Uma loja e 15 garagens encontraram novos proprietários no leilão de 30 ativos imobiliários do Boavista, que decorreu no âmbito do processo de insolvência do clube. Este leilão, que terminou recentemente, viu, contudo, 13 lotes subterrâneos e um apartamento ficarem sem propostas mínimas. Desde o passado dia 3 de março, estas três dezenas de imóveis estiveram disponíveis para venda eletrónica no site da leiloeira Leilosoc, com pouco mais de metade a conseguir atingir as verbas mínimas de licitação previamente estabelecidas.

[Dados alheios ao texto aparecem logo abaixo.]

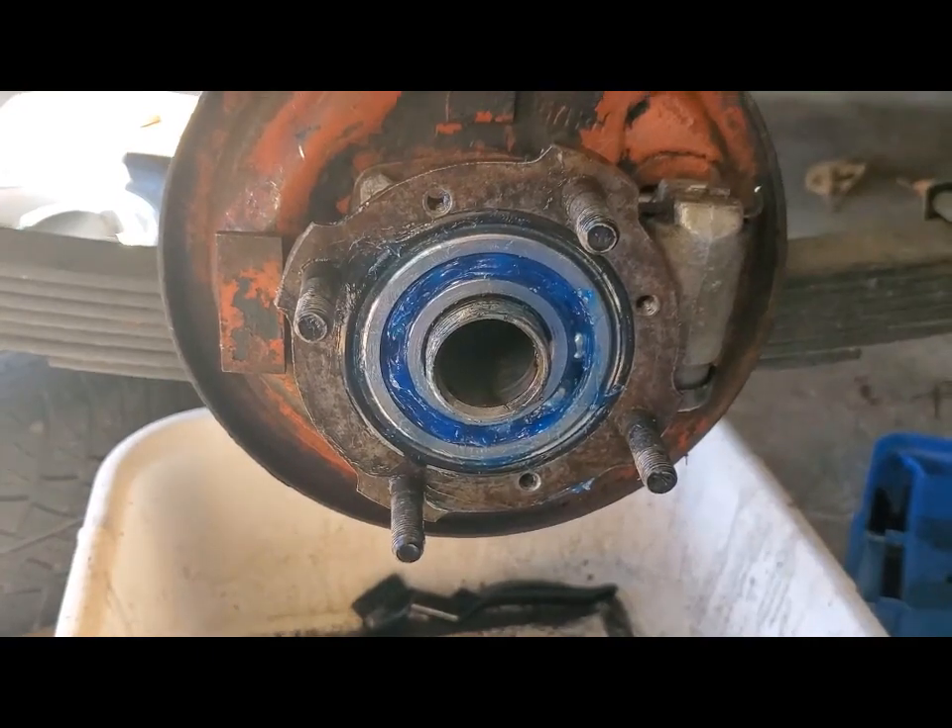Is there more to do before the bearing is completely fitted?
No.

A loja anexa ao Estádio do Bessa, no Porto, foi o ativo mais valorizado entre os bens arrematados, atingindo o montante de 181 mil euros, superando o valor mínimo de 176.825 euros. Dos 28 lotes de garagem em oferta, com valores mínimos entre 21.942 e 74.796 euros, 15 foram vendidos por preços que variaram entre os 21.280 e os 38.480 euros. Por outro lado, um apartamento T1 duplex, que inclui três varandas, garagem e arrumos, localizado nas imediações da loja, não recebeu licitações que atingissem o patamar mínimo de 567.840 euros.

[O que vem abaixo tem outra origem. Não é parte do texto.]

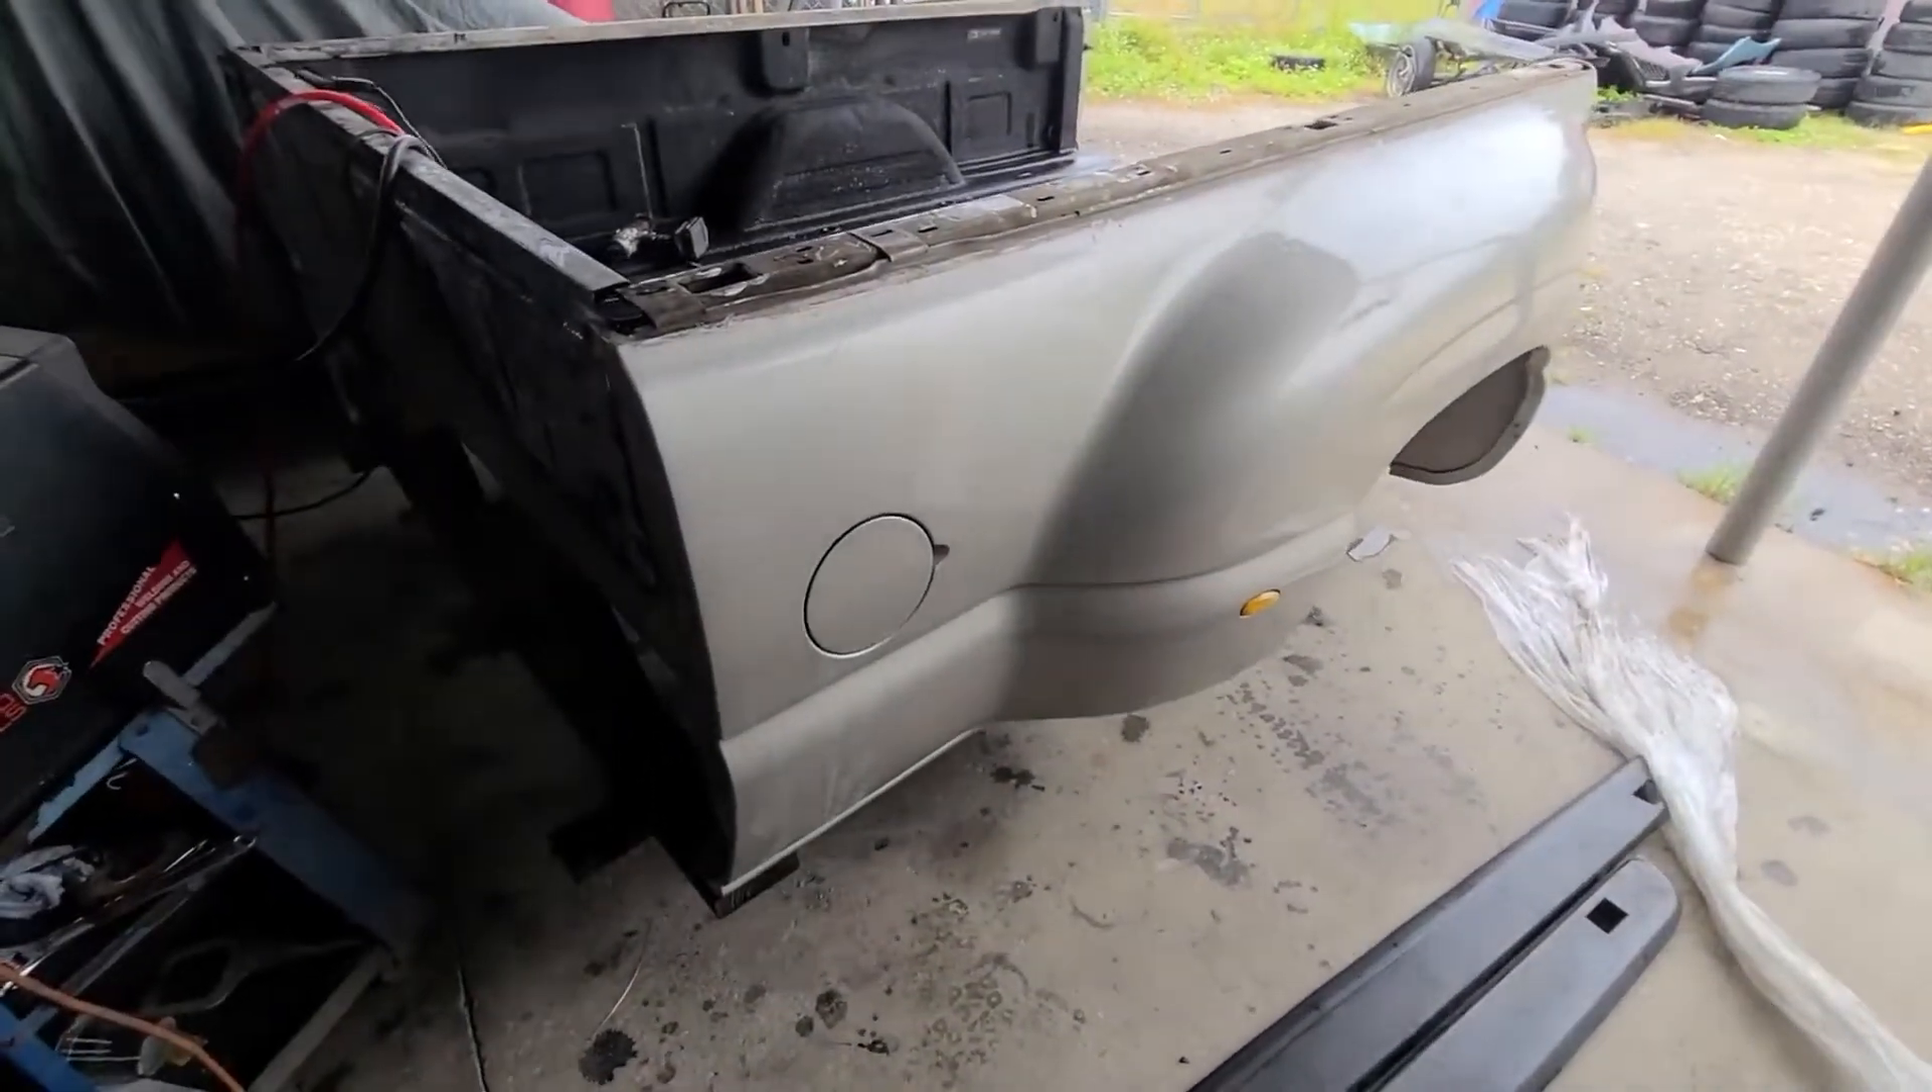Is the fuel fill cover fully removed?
No.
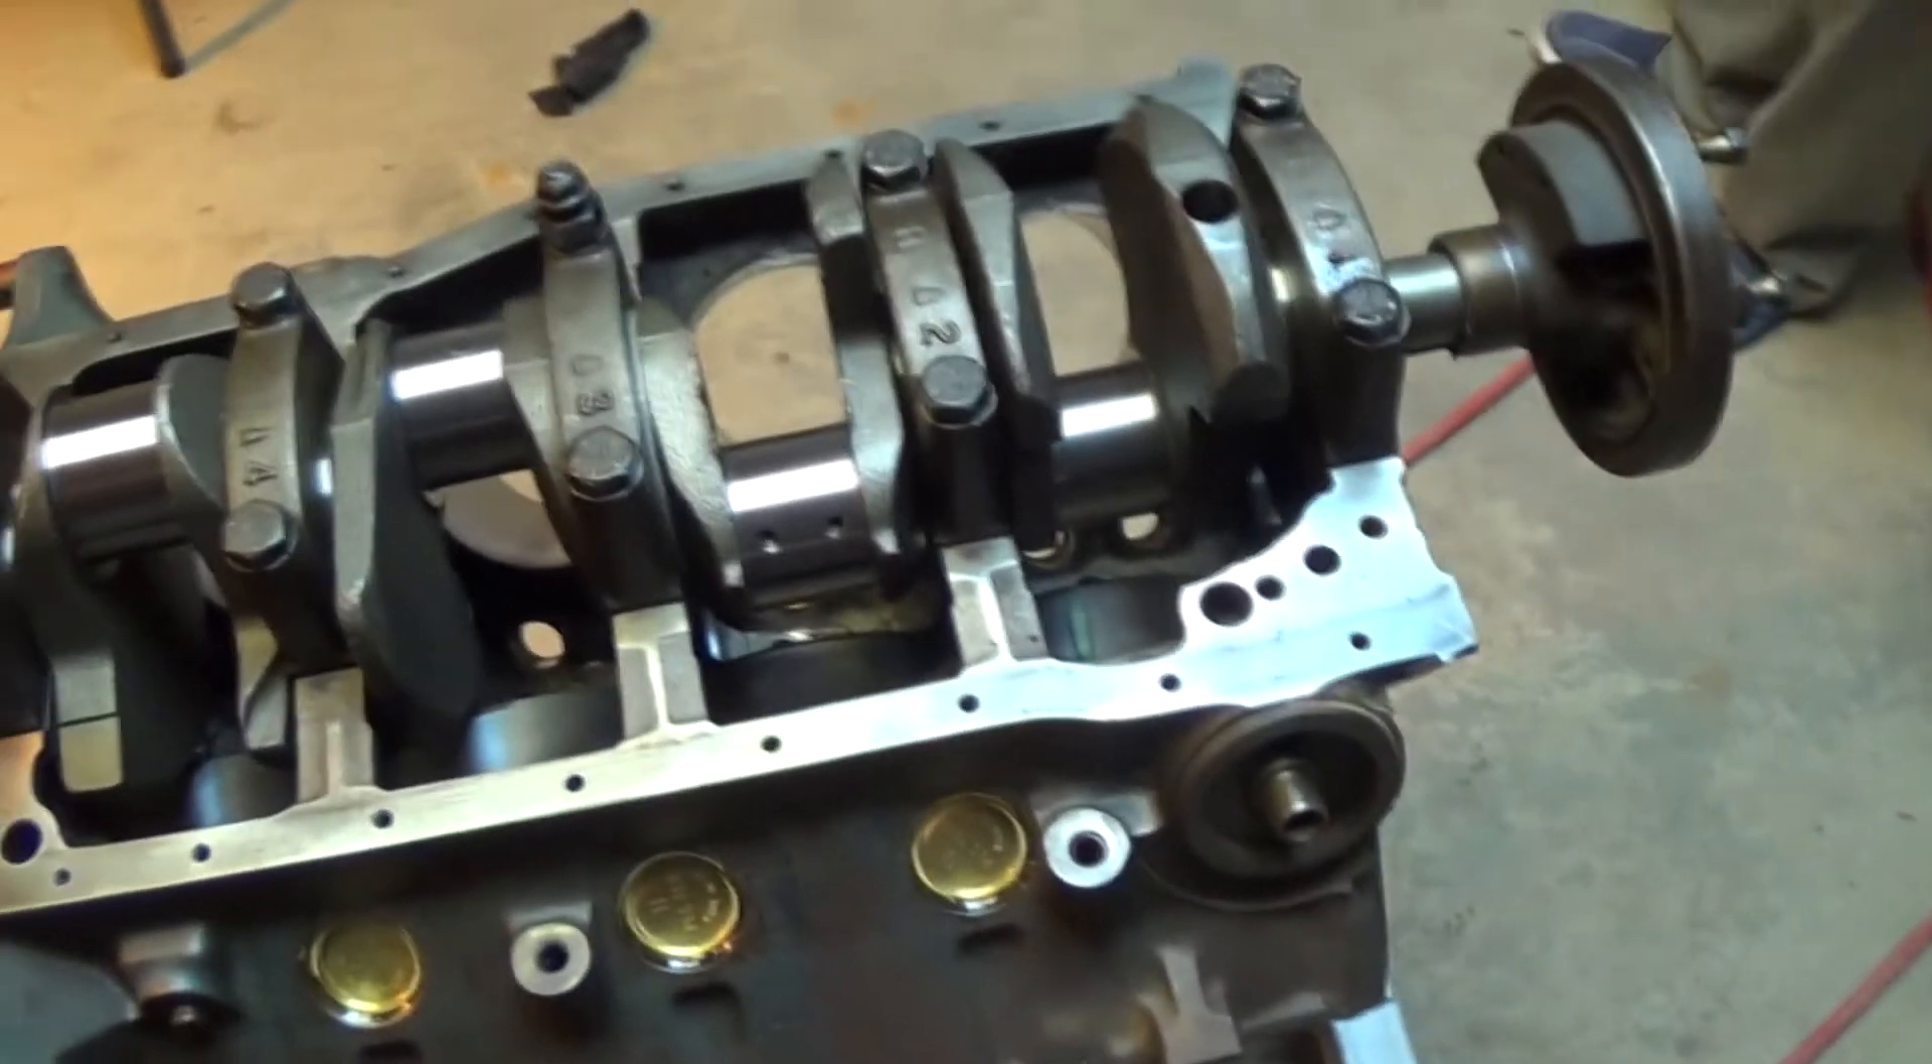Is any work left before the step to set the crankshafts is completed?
No.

Ainda que alguns bens não tenham sido, para já, alienados, a leiloeira Leilosoc anunciou que, a partir da próxima segunda-feira, será iniciado um novo processo para tentar melhorar as propostas e, assim, fechar mais adjudicações. Refira-se que, em fevereiro, Maria Clarisse Barros, administradora de insolvência do Boavista, assumiu a gestão da atividade do clube, prescindindo da coadjuvação da direção devido a incumprimentos nos pagamentos acordados. O clube, com dívidas superiores a 150 milhões de euros, teve a sua liquidação aprovada em setembro, enquanto a SAD, impedida de licenciar a sua equipa profissional, compete atualmente na segunda divisão distrital.